通过模拟实验揭示了从30 ℃到600 ℃的注空气全温度域原油氧化反应特征,将原油注空气氧化反应划分为溶解膨胀、低温氧化、中温氧化和高温氧化4个温度区间,总结了不同温度区间的氧化反应机理。根据原油氧化特征结合矿场试验成果,提出稀油油藏注空气开发技术划分为减氧空气驱和空气驱,稠油油藏注空气火驱技术划分为中温火驱和高温火驱。稀油油藏温度低于120 ℃,应选择减氧空气驱,高于120 ℃,可直接采用空气驱开发;普通稠油油藏燃烧前缘温度低于400 ℃可选择注空气中温火驱开发,普通稠油油藏和胶质、沥青质含量较高的特/超稠油油藏,燃烧前缘温度高于450 ℃可选择注空气高温火驱开发。中国石油天然气股份有限公司近10年的攻关和开发试验证实,空气与其他气体驱油介质相比在技术、经济和气源等方面具有明显优势,不仅适用于低/特低渗透稀油油藏、中高渗透稀油油藏,也适用于稠油油藏,是一种很有潜力的新型驱油介质。图6表1参31

关键词: 注空气; 全温度域; 原油氧化; 反应特征; 焦炭沉积; 油藏类型; 开发方式

本文引用格式

廖广志 , 王红庄 , 王正茂 , 唐君实 , 王伯军 , 潘竞军 , 杨怀军 , 刘卫东 , 宋蔷 , 蒲万芬 . 注空气全温度域原油氧化反应特征及开发方式[J]. 石油勘探与开发, 2020 , 47(2) : 334 -340 . DOI: 10.11698/PED.2020.02.11

Abstract

The oil oxidation characteristics of the whole temperature regions from 30 ℃ to 600 ℃ during oil reservoir air injection were revealed by experiments. The whole oil oxidation temperature regions were divided into four different parts: dissolving and inflation region, low temperature oxidation region, medium temperature oxidation region and high temperature oxidation region. The reaction mechanisms of different regions were explained. Based on the oil oxidation characteristics and filed tests results, light oil reservoirs air injection development methods were divided into two types: oxygen-reducing air flooding and air flooding; heavy oil reservoirs air injection in-situ combustion development methods were divided into two types: medium temperature in-situ combustion and high temperature in-situ combustion. When the reservoir temperature is lower than 120 ℃, oxygen-reducing air flooding should be used for light oil reservoir development. When the reservoir temperature is higher than 120 ℃, air flooding method should be used for light oil reservoir development. For a normal heavy oil reservoir, when the combustion front temperature is lower than 400 ℃, the development method is medium temperature in-situ combustion. For a heavy oil reservoir with high oil resin and asphalting contents, when the combustion front temperature is higher than 450 ℃, the development method at this condition is high temperature in-situ combustion.

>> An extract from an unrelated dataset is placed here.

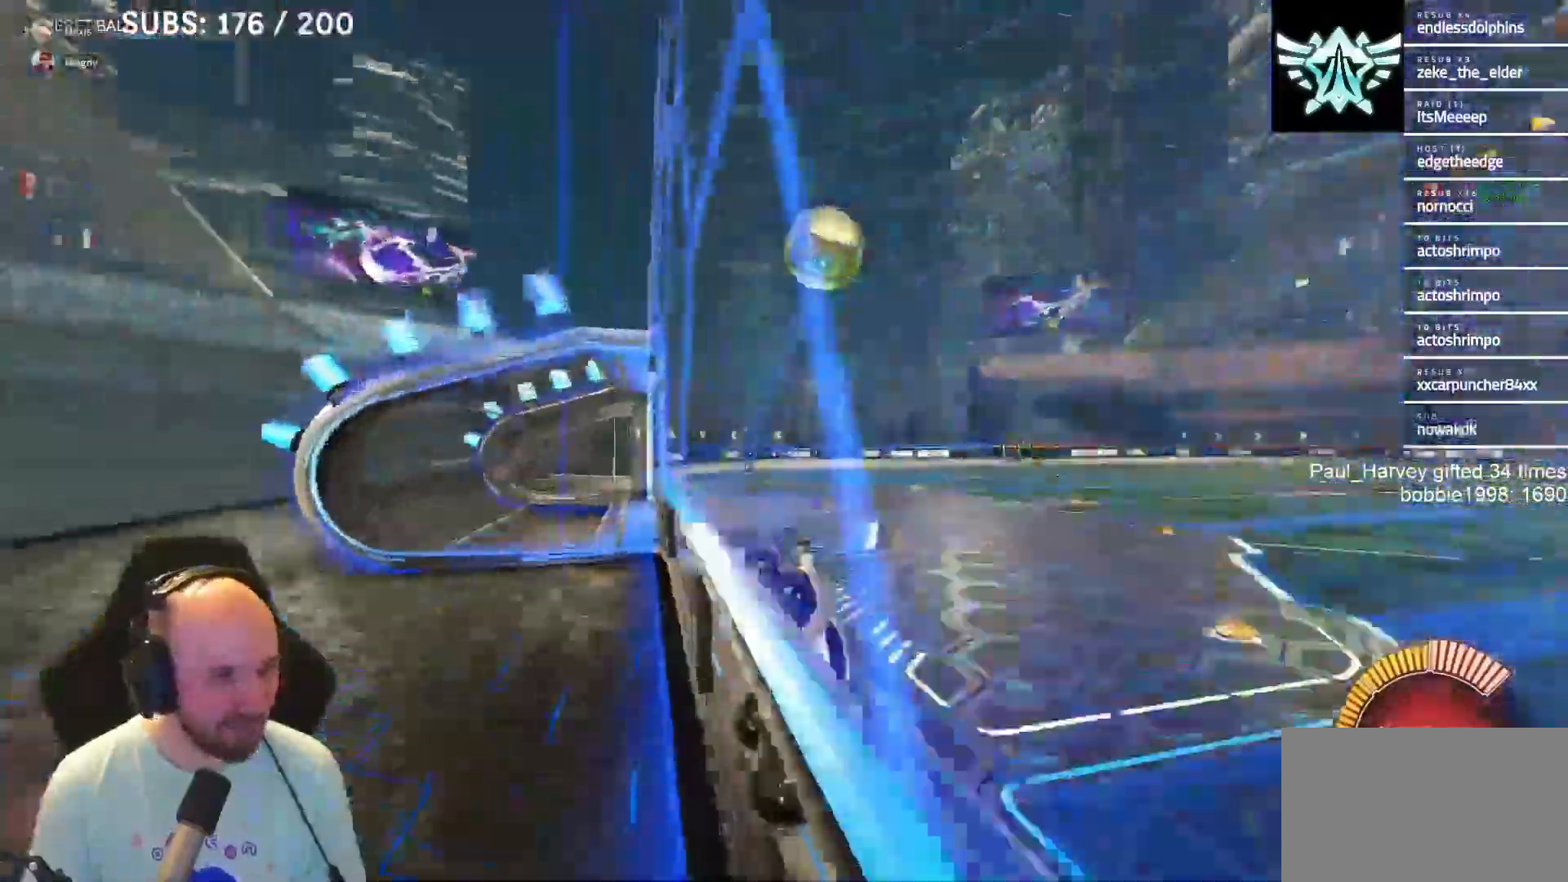
{"buttons": ["R2"], "left_stick": "right", "right_stick": "center", "events": [[17, "left_stick", "center"], [250, "left_stick", "up-right"], [350, "left_stick", "center"], [417, "left_stick", "right"]]}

Ten years field tests of air injection carried out by PetroChina proved that air has advantages in technical, economical and gas source aspects compared with other gas agents for oilfield gas injection development. Air injection development can be used in low/super-low permeability light oil reservoirs, medium and high permeability light oil reservoirs and heavy oil reservoirs. Air is a very promising gas flooding agent.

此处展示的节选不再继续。